Textauszug ▸

※ ※ ※

Energiebeschaffung im Großhandel
Zu den Hauptgründen für den sehr viel stärkeren Rückgang der Kosten bei den energieintensiven Industrien zählt, dass die Unternehmen ihre Energie stärker als andere auf den Großhandelsmärkten beschaffen, weshalb sie auch stärker von den besonders deutlichen Preisrückgängen an den Börsen profitiert haben.
Zudem sind die energieintensiven Unternehmen weitgehend von Steuern, Abgaben und Umlagen befreit; diese waren in den vergangenen Jahren teils deutlich gestiegen. Das bekamen vor allem jene restlichen Teile der Industrie zu spüren, die allerdings auch einen relativ kleinen Teil ihrer Gesamkosten für Energie aufwenden müssen.
Aus den Berechnungen lassen sich auch aktuelle Daten zur Verwendung von Energieträgern nach Industriegruppen ableiten. Die hoch-energieintensiven Industrien tragen aktuell zum Beispiel:
- nahezu 100 Prozent der gesamten industriellen Kosten für den Bezug von Kohle
- etwa 54 Prozent der industriellen Gesamtkosten für Gas und Mineralölprodukte
- etwa 27 Prozent der industriellen Stromkosten sowie
- knapp zwei Drittel der gesamten Kosten für andere Energieträger (Fernwärme, Biomasse, Ersatzbrennstoffe).
Gemessen in Prozentanteilen entsprechen die gesamten Energiekosten für die deutsche Industrie im Mittel der ersten drei Monate dieses Jahres 1,8 Prozent bezogen auf den Bruttoproduktionswert der Industrie, das heißt den Wert der hergestellten Waren. Zieht man davon die von der Industrie erbrachten Vorleistungen ab, ergibt sich eine relative Belastung von 7,2 Prozent gemessen an der entsprechenden Bruttowertschöpfung. In den hoch-energieintensiven Branchen liegen die Quoten naturgemäß höher: der produktionsbezogene Energiekostenanteil liegt hier aktuell bei 4,1 Prozent, die wertschöpfungsbezogene Größe bei 18,7 Prozent. Für die mittel-energieintensiven Industrien liegen die entsprechenden Kenngrößen bei 2,3 und 9,1 Prozent, für die wenig energieintensiven bei 0,9 und 3,3 Prozent.

※ ※ ※

Aufgaben ▸
1. Welchen Anteil an den industriellen Stromkosten tragen die hoch-energieintensiven Industrien laut dem Textauszug?
2. Erklären Sie mithilfe des Textauszugs, warum die Kosten bei den energieintensiven Industrien sehr viel stärker zurückgegangen sind.
3. Setzen Sie den Text über die Energiekosten der deutschen Industrie im Anschluss an seinen letzten Satz fort.
Die anschließenden Zeilen sind eigenständiges Material und gehören nicht zum Textauszug.

Gegebene Daten ▸
※ ※ ※

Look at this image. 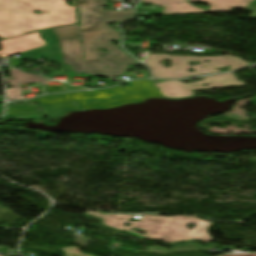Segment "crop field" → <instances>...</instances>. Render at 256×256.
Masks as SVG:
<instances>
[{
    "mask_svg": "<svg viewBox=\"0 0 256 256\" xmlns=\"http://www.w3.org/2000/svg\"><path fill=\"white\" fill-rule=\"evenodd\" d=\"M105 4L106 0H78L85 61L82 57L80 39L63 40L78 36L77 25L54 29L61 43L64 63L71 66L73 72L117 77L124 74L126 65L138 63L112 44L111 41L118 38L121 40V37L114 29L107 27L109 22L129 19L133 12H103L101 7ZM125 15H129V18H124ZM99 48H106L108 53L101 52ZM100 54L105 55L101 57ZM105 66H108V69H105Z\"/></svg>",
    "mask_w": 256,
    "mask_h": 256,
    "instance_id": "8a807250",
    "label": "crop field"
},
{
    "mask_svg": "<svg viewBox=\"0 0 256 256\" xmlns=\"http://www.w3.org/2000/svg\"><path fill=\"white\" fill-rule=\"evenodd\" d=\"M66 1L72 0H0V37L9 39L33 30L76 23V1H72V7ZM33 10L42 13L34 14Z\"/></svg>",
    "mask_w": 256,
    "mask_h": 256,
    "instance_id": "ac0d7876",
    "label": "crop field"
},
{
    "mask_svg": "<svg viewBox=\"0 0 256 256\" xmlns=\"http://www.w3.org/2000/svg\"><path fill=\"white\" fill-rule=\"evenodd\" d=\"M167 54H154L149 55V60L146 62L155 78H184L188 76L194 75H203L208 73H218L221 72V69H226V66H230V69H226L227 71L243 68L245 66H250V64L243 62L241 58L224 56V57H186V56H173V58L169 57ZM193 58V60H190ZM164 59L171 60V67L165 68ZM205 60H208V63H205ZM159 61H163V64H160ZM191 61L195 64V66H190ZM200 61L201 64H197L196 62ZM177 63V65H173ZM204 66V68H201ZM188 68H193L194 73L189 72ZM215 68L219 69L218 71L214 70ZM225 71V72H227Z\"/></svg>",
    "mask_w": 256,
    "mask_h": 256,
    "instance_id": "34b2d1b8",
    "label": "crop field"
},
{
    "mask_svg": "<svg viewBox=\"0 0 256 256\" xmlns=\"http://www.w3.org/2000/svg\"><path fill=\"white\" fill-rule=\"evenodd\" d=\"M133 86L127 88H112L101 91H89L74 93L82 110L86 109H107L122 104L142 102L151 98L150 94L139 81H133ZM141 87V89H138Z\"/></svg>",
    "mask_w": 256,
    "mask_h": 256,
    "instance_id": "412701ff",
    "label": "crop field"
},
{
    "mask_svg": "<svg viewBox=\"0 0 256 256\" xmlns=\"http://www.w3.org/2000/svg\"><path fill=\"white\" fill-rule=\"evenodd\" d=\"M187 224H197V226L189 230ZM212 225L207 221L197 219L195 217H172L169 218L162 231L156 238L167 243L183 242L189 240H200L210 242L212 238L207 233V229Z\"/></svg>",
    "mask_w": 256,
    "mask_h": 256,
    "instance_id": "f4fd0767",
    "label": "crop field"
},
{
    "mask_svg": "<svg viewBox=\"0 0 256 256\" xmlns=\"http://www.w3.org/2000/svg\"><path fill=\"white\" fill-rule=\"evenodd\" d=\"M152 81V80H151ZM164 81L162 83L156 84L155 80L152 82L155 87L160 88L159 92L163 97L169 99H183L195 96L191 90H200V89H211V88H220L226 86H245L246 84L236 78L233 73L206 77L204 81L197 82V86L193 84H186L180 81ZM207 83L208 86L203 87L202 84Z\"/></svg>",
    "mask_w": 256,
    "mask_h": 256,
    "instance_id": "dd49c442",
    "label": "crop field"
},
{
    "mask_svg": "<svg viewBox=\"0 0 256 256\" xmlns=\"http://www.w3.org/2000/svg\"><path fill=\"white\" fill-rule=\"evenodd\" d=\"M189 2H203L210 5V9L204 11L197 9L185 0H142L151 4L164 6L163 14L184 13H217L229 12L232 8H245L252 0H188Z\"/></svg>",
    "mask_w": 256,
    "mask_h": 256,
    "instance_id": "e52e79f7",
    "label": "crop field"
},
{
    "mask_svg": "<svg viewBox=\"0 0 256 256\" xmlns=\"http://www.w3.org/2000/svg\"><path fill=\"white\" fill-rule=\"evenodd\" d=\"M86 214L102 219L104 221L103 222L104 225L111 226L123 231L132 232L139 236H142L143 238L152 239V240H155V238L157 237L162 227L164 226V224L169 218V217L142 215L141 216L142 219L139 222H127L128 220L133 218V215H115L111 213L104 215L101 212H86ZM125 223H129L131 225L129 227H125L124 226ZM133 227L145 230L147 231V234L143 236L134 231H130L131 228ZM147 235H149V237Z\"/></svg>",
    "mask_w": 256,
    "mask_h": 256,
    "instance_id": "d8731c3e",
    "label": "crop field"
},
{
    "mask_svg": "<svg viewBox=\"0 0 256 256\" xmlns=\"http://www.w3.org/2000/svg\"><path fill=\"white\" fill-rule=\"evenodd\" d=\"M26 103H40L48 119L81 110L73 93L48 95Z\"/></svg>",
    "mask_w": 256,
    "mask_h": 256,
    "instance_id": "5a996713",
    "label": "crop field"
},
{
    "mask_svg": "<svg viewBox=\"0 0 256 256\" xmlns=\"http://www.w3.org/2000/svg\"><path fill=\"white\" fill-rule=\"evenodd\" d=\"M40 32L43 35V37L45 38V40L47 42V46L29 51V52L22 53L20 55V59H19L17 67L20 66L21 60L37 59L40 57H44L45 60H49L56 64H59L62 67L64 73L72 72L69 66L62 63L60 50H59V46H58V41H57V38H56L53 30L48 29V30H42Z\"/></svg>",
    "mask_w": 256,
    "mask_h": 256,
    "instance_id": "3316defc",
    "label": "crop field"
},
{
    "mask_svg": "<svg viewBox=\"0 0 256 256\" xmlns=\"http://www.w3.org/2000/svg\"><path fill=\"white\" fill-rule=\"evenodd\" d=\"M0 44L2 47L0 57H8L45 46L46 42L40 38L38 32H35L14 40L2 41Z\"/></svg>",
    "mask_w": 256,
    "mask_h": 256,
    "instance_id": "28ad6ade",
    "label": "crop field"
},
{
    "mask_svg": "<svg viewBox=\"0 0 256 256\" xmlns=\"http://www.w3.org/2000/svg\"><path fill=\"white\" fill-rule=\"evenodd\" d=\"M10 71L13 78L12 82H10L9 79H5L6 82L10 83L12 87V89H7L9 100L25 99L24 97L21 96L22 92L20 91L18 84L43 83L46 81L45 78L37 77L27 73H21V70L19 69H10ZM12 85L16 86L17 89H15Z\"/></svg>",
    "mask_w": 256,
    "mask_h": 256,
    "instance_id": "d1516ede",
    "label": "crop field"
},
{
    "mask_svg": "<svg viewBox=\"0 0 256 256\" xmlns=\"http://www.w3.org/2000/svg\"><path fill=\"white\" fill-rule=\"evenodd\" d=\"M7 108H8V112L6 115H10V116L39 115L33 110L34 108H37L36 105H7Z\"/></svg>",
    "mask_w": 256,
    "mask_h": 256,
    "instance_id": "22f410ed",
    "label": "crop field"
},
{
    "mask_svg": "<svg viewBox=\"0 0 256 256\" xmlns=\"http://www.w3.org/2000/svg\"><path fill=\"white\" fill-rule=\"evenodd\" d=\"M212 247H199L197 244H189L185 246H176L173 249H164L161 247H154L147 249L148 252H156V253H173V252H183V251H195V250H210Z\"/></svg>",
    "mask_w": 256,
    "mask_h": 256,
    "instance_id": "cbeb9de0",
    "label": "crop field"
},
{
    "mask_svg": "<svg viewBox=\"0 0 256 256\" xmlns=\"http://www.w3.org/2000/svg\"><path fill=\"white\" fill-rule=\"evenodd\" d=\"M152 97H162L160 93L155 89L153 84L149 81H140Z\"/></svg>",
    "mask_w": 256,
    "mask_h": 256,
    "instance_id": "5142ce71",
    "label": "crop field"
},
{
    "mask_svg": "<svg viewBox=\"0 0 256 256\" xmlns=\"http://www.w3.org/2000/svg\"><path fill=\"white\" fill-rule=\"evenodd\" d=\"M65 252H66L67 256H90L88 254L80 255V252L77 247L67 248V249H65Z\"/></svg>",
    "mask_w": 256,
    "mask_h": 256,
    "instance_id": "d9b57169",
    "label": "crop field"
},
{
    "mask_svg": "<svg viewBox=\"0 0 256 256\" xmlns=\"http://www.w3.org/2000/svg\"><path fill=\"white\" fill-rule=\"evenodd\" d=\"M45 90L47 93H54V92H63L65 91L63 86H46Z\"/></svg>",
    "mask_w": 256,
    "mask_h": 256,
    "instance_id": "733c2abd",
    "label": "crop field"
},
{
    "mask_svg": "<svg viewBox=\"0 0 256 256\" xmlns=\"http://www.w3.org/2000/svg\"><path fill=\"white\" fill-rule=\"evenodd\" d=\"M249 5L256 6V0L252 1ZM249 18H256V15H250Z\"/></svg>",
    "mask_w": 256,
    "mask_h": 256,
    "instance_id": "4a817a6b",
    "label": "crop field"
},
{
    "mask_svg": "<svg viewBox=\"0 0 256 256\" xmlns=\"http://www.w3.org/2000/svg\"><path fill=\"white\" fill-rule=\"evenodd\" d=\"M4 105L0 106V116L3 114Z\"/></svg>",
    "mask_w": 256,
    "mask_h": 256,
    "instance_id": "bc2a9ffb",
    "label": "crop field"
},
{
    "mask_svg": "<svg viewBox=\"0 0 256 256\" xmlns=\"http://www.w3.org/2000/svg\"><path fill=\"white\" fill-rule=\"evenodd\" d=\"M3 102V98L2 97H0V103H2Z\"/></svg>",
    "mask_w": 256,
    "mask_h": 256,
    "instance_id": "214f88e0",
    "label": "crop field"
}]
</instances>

※ ※ ※

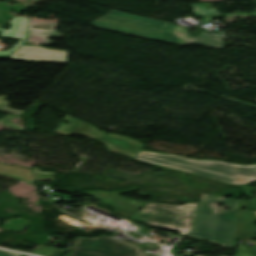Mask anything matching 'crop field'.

※ ※ ※

Lösungen ▸
1. Sie tragen etwa 27 Prozent der industriellen Stromkosten.

2. Diese Unternehmen beschaffen ihre Energie stärker als andere auf den Großhandelsmärkten und haben deshalb stärker von den besonders deutlichen Preisrückgängen an den Börsen profitiert. Außerdem sind sie weitgehend von Steuern, Abgaben und Umlagen befreit, die in den vergangenen Jahren teils deutlich gestiegen waren.

3.
[note Die Deutsche Welle blickt voraus: „Vertreter von Umweltverbänden wittern hinter Aussagen wie dieser die Möglichkeit, die energieintensive Branche stärker an den Mehrkosten der Erneuerbaren Energien zu beteiligen. Seit Jahren liefern sich Lobbyvertreter verschiedener Lager hierzu eine erbitterte Verbalschlacht. Dabei wollen manche die Rabatte ganz streichen, die anderen dagegen sogar ausdehnen. Sonja Peterson, Klimaexpertin vom Institut für Weltwirtschaft in Kiel, hält die Belastung energieintensiver Unternehmen durch Klimaschutz ‚für mehr als machbar‘. Negative Auswirkungen auf die Wettbewerbsfähigkeit deutscher Unternehmen macht sie derzeit nicht aus – bei keiner der verschiedenen Untergruppen.
Dennoch sei die Frage, wie sich der Preis für Strom weiter entwickle, entscheidend, sagt die Klimaökonomin. Der Grund: Bei der Weltklimakonferenz in Paris wurde eine weitgehende Dekarbonisierung der Wirtschaft beschlossen – weshalb mittelfristig Öl, Gas und Kohle durch Strom aus Wind- und Solaranlagen ersetzt werden soll. Die Frage, ob Ökostrom tatsächlich Arbeitsplätze gefährdet, dürfte damit eine Konstante in Deutschlands Wirtschaftsberichterstattung bleiben.“]
- Der Energiekosten-Index für die Industrie wird von nun an auf regelmäßiger Basis aktualisiert und von der European Climate Foundation in Kooperation mit dem Öko-Institut und dem Deutschen Institut für Wirtschaftsforschung (DIW Berlin) veröffentlicht.
- Bereits seit Oktober 2014 publiziert ECF ebenfalls einen Energiepreismonitor, der die Entwicklung der Energiepreise für die Verbraucher in Deutschland beschreibt; weitere Informationen dazu.
- Seit Oktober 2015 gibt es einen entsprechenden Monitor auch für Polen.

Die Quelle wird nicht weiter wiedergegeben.